**What is required:**
When a line in the material contains the word "lines", copy it.

**Provided entries:**
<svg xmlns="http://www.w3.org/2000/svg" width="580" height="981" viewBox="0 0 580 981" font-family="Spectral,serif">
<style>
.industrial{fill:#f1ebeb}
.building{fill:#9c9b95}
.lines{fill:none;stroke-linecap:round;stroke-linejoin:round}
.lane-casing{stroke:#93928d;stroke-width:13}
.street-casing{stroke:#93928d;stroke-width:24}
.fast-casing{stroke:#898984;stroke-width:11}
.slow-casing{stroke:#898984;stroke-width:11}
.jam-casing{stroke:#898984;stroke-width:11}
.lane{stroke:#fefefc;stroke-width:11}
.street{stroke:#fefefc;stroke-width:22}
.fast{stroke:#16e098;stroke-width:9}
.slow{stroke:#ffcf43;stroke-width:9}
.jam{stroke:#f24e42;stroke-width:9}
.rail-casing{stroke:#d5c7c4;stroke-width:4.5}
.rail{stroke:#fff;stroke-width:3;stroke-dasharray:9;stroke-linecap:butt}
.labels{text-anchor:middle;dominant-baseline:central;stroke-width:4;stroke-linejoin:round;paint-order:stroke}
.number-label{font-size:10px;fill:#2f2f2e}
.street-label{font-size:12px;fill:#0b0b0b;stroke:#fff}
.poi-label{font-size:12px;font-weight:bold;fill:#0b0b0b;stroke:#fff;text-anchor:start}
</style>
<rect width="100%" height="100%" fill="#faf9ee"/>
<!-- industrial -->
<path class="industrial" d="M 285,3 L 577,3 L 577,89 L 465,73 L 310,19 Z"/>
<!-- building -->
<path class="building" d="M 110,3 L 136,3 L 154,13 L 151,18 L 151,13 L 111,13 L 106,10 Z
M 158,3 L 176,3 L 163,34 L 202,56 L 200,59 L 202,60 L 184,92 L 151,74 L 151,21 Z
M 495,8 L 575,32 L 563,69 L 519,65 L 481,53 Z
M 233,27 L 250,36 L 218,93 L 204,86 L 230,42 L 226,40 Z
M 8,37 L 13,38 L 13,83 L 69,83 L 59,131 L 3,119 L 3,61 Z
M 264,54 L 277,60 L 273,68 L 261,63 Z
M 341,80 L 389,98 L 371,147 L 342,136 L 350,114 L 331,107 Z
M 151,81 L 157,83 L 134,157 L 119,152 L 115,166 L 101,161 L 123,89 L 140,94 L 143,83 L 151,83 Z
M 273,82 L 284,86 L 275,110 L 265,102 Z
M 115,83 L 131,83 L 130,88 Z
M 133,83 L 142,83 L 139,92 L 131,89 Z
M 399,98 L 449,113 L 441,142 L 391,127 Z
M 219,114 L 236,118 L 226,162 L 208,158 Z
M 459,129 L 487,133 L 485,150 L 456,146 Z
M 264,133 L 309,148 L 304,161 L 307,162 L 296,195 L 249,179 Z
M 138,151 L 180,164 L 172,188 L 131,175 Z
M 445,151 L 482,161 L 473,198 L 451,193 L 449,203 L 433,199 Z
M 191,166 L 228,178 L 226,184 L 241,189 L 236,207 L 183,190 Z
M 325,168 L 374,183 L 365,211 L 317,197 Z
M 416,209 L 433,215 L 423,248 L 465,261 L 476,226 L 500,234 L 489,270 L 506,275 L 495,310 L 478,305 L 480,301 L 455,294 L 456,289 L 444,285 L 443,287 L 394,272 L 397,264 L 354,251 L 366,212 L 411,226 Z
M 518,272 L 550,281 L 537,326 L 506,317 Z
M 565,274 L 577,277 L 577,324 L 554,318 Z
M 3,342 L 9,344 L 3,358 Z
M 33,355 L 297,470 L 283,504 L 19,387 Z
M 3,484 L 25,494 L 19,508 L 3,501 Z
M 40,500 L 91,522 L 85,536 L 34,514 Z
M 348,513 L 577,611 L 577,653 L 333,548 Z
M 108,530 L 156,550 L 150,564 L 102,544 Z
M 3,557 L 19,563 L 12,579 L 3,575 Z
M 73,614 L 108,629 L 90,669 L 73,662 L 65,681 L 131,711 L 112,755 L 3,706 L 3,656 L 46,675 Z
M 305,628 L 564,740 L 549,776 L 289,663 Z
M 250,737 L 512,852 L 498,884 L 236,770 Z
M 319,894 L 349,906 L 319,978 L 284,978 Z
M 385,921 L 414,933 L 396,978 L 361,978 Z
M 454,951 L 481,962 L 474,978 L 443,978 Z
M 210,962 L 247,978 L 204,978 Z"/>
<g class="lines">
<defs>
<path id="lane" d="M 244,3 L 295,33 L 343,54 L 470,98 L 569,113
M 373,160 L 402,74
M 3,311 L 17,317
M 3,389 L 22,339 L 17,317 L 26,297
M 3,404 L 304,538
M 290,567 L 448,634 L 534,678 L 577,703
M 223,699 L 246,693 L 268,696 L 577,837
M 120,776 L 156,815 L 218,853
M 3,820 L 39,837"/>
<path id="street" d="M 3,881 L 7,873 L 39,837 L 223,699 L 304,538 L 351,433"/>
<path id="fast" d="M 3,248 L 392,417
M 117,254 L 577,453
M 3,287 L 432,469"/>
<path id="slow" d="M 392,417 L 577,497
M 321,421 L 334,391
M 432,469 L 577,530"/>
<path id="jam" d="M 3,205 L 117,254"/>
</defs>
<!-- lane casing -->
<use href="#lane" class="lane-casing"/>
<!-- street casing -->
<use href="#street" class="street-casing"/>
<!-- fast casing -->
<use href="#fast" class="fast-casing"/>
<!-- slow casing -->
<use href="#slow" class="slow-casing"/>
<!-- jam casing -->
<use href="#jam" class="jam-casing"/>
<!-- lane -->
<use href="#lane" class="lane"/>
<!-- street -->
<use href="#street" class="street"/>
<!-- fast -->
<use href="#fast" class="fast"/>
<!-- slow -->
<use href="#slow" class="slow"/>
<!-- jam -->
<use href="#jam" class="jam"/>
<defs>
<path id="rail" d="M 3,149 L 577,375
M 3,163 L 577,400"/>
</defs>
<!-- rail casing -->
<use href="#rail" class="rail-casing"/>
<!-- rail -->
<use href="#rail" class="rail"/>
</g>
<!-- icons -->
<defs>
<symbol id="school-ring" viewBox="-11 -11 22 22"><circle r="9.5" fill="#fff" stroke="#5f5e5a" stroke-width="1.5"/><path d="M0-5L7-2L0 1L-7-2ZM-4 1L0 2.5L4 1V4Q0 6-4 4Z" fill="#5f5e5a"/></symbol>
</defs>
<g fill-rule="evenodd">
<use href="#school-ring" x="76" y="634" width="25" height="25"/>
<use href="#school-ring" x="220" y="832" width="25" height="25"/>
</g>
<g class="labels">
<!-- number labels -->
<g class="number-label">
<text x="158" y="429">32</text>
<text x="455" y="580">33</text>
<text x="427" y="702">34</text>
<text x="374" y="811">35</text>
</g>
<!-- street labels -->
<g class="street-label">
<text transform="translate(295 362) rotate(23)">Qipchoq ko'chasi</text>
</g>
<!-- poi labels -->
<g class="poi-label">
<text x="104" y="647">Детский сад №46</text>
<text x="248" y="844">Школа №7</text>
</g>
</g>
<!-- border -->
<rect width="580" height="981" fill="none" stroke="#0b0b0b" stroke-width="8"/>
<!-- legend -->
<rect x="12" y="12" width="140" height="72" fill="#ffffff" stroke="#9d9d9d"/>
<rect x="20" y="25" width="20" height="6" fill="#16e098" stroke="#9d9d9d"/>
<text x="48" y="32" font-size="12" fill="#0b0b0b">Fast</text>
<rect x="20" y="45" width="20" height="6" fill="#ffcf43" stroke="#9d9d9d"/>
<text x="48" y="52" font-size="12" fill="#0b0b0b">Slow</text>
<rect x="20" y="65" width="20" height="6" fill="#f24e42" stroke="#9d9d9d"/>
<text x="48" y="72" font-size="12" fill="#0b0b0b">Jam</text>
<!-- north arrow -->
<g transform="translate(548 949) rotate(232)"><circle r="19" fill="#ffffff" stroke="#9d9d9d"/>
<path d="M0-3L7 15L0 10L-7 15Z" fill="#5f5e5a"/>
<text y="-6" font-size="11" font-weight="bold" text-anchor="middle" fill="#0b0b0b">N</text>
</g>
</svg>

**Exercise response:**
.lines{fill:none;stroke-linecap:round;stroke-linejoin:round}
<g class="lines">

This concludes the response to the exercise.